Dataset content:

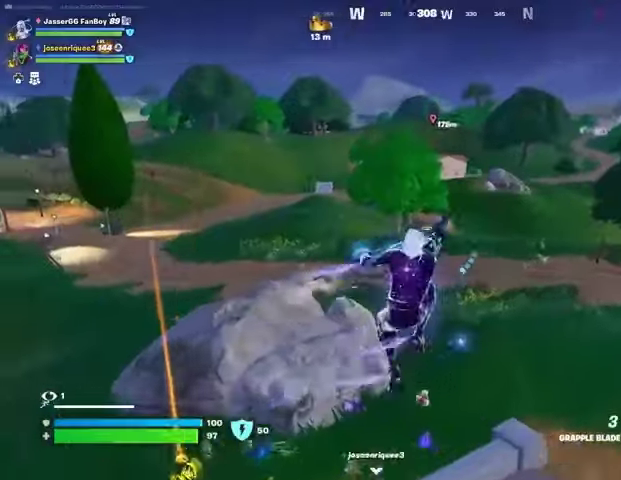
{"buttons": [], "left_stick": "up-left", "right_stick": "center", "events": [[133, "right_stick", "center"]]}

* * *

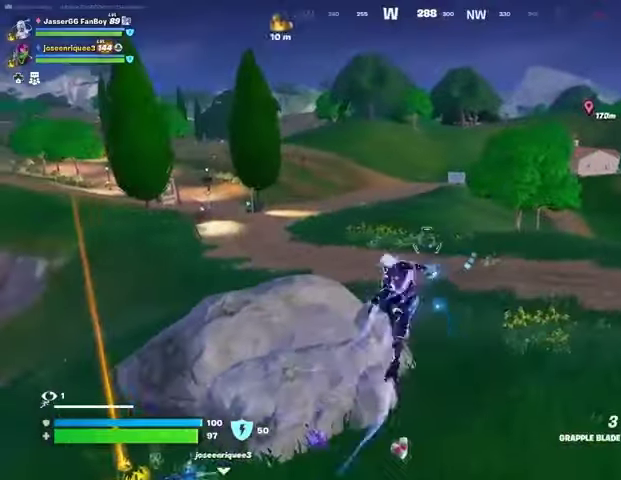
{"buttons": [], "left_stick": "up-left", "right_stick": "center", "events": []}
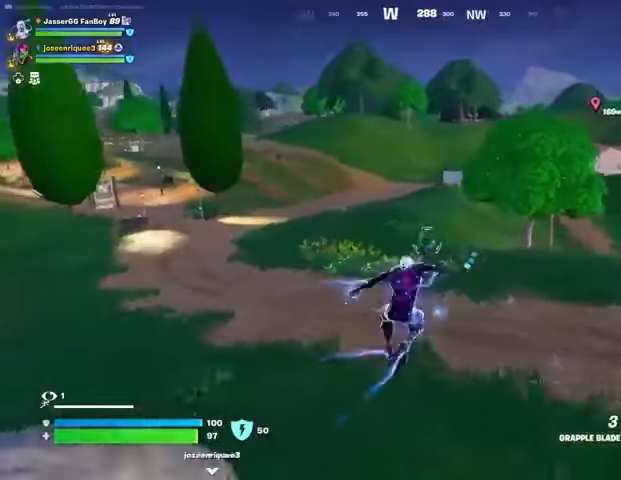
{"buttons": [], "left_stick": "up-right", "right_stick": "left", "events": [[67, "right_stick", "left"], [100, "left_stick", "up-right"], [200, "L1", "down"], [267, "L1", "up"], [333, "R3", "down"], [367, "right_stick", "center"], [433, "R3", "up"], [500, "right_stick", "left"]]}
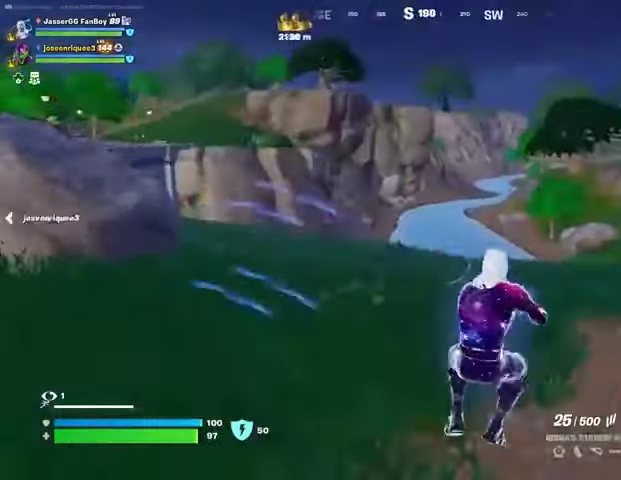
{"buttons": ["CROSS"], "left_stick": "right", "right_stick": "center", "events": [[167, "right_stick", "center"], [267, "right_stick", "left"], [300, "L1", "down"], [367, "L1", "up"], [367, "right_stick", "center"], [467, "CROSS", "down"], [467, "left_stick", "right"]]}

What you have to do:
Your reply should hold all the lines from the listing above in which "down" appears.

Reply to the task:
{"buttons": [], "left_stick": "up-right", "right_stick": "left", "events": [[67, "right_stick", "left"], [100, "left_stick", "up-right"], [200, "L1", "down"], [267, "L1", "up"], [333, "R3", "down"], [367, "right_stick", "center"], [433, "R3", "up"], [500, "right_stick", "left"]]}
{"buttons": ["CROSS"], "left_stick": "right", "right_stick": "center", "events": [[167, "right_stick", "center"], [267, "right_stick", "left"], [300, "L1", "down"], [367, "L1", "up"], [367, "right_stick", "center"], [467, "CROSS", "down"], [467, "left_stick", "right"]]}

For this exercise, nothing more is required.